FKA twigs international festival
Inventive ... FKA at Manchester international festival. Photograph: Paula Harrowing

It may not be a performance, but late in the day, it’s certainly near completion (of course, these hour-long spectator slots, staggered across the afternoon and evening, must bring something entirely different, depending on the time). Eight dancers, with twigs at the centre, position themselves in a line across a stage swirling with whirlpool-ish lights and a thickening carpet of dry ice. They run through the track once, moving and jerking and coming together and breaking apart, before coming to a standstill as three-man sculptures, pillars supporting the centrepiece that is twigs and her partner, who appear to be negotiating some sort of romantic pain. I look at the audience throughout the sessions to see where their eyes are in this busy, bustling room; inevitably, they are on on the star. She is silent-movie mesmerising, as part of the group, and out on her own.
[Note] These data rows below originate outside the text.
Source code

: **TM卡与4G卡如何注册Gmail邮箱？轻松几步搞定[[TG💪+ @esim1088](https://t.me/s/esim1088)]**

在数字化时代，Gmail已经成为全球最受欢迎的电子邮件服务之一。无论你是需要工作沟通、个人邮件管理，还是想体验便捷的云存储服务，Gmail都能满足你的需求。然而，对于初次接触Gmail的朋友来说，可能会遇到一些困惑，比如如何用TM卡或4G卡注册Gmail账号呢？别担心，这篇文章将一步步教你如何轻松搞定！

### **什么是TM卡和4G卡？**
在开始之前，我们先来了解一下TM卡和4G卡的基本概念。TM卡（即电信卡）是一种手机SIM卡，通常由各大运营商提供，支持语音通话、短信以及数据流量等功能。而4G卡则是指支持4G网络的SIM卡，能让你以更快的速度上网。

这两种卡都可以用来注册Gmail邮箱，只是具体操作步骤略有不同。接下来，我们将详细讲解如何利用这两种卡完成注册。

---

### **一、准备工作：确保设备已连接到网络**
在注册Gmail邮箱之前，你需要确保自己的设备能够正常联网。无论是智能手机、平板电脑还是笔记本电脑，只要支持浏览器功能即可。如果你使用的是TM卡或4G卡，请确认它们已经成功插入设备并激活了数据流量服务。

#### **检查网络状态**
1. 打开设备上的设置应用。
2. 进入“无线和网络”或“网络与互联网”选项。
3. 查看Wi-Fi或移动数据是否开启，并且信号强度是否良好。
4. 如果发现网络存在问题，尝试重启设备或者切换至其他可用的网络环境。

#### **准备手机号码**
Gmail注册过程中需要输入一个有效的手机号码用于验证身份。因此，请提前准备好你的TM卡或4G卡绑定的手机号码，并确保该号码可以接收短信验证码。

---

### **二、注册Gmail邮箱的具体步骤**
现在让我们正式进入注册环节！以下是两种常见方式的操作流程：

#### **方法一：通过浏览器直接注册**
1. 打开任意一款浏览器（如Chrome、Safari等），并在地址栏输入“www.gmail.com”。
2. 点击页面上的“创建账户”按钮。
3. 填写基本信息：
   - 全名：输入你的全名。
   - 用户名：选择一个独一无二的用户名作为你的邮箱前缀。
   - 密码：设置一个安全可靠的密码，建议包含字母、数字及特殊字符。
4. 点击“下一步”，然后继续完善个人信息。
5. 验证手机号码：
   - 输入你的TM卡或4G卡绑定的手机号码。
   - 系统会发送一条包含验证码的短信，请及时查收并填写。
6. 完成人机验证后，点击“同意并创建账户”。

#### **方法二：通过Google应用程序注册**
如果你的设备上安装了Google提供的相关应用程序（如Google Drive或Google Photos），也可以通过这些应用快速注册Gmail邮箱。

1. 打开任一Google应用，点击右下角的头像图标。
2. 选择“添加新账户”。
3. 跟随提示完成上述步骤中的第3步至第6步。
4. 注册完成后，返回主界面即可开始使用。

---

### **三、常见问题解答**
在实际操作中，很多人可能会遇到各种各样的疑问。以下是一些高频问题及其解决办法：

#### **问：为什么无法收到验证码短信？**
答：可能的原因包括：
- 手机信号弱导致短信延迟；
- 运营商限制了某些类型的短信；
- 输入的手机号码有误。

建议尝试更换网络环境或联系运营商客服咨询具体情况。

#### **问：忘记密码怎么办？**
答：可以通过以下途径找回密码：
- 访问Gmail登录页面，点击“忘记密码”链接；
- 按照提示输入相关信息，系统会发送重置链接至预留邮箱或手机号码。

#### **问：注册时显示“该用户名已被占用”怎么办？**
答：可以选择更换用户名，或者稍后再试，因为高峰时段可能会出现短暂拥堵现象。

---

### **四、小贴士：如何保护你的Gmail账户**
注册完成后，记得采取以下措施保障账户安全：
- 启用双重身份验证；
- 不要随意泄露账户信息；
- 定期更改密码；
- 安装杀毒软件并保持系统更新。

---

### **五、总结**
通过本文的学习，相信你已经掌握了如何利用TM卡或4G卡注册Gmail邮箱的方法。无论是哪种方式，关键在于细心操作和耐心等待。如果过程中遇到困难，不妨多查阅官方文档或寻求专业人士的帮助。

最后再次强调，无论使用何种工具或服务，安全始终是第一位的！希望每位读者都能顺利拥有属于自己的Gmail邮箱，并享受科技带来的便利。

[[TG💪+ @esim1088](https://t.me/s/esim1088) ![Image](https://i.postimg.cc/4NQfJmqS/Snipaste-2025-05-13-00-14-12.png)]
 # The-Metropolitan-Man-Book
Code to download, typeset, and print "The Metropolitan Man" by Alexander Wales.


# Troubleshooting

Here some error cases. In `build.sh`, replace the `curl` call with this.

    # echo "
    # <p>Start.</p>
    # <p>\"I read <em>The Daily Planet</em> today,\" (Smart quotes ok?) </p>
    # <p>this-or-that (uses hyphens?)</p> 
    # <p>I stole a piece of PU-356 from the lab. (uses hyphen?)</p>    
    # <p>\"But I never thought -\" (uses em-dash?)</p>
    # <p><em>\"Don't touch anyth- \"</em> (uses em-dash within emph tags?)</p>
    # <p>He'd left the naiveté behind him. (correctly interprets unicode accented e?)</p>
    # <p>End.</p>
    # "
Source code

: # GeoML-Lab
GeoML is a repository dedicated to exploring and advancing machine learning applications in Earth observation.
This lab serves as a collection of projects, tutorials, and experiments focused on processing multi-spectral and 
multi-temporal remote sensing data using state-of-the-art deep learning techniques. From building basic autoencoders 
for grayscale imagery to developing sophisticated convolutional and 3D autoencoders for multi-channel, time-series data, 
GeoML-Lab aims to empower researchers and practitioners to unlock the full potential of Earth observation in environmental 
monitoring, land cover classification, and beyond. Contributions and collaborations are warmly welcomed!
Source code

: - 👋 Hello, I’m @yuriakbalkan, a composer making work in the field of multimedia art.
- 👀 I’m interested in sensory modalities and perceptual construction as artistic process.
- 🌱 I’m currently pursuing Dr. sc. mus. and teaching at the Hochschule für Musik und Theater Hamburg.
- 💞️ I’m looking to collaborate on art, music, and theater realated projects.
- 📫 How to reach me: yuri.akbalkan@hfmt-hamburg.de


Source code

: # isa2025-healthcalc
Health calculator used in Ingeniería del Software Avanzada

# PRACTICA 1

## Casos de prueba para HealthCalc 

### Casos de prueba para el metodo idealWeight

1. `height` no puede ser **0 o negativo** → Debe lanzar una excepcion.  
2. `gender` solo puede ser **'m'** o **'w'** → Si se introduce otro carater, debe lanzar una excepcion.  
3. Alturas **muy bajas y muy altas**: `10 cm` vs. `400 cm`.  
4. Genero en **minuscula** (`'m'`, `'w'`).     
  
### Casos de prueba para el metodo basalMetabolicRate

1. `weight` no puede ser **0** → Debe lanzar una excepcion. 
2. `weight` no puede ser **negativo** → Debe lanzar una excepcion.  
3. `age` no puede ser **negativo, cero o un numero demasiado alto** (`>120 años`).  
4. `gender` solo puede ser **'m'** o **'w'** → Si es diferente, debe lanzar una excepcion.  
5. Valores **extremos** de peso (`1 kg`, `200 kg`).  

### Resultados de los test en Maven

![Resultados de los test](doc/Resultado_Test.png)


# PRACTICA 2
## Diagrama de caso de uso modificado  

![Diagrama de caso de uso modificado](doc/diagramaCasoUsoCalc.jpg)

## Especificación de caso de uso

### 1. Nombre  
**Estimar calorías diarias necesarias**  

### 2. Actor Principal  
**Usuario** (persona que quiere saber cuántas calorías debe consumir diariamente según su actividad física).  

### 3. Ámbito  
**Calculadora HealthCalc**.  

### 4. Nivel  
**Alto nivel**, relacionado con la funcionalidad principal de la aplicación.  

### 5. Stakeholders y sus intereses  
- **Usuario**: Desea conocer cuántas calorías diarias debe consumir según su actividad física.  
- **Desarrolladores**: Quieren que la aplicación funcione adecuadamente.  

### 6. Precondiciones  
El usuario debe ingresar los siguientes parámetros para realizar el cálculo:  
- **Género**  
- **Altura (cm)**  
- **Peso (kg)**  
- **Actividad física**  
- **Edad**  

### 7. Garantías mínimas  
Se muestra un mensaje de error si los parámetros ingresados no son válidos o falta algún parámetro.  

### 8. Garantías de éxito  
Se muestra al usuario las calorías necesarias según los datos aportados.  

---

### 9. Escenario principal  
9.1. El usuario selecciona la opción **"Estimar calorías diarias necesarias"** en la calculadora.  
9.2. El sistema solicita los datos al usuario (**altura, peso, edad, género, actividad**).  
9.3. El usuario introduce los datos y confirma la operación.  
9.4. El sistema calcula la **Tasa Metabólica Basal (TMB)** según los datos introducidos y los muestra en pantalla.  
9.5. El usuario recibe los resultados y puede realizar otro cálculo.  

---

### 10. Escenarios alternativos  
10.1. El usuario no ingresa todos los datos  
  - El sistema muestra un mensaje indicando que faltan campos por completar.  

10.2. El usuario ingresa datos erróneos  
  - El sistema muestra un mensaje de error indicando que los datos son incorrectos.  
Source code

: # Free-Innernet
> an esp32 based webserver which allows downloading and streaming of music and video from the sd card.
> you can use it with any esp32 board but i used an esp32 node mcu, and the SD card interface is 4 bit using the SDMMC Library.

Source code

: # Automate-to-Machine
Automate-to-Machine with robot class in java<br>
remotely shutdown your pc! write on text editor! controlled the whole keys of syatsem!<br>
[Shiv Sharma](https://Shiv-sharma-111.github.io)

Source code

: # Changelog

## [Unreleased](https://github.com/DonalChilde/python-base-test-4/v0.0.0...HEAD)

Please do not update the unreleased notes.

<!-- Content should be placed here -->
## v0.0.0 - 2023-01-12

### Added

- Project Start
The glacial magic that has captured the room shatters into a debrief, as the stage is towelled down, runners are sent out for more dry ice, and twigs talks her dancers through what she wants from them, with a quiet but authoritative air. “You all need to feel that a bit,” she says, gesturing to her face, telling one dancer to come in a bit more, the other to go further out, reminding them to stay in character, working out what she wants filmed, from where, and how. It is impressive, not least because you can practically feel the good will towards her from everyone present, from director to camera operator to makeup artist. When I wrote about FKA twigs’ debut album at the end of 2014, I said she was the year’s most promising pop star, clearly operating in a world of ingenuity and original ideas. For me, this glimpse behind the scenes only enhances that perception.

Two days later, it is time for the absolutely-not-a-performance precursor to be put away as Soundtrack 7 debuts in its entirety. It is strange to be in the same studio again with all the working fuss cleaned away, and it is hard not to be impressed that this has all come together in the space of a week. The 40-minute show is heavily reliant on the Thomas Wyatt poem I Find No Peace (a line from which also forms the backbone of Preface, the opening track from her debut), and she reads it in full, in that breathy, cut-glass, girlish voice. There are seven songs tonight (one, Mothercreep, is brand new), each with its unique dance piece telling some story, though I am not much clearer on what these narratives of her life are supposed to be: there is a hint at gang violence, some romantic entanglements, bad boys and heartbroken girls, all to the repetition of Wyatt’s words, particularly: “I desire to perish and yet I choose health / I love another and yet I hate myself”.

It is exquisitely tasteful and current, all geometric spotlights and minimal sportswear-Ophelia costumes, and it is fantastically watchable. I am no dance expert, but it sat perfectly with twigs’ music, so oddly spacious and inventive, filled to the brim with unexpected lurches and shifts. These bodies writhe and tangle to the beats, some deep emotional truths rendered in the dancers’ dramatic facial expressions. It is sparse and rough and beautiful. Twigs absents herself from a couple of the pieces, leaving those angular lights to shine upon her dancers, but when she is not there, she is missed – as soon as she returns to the stage, all eyes are on her again, unable to look anywhere else.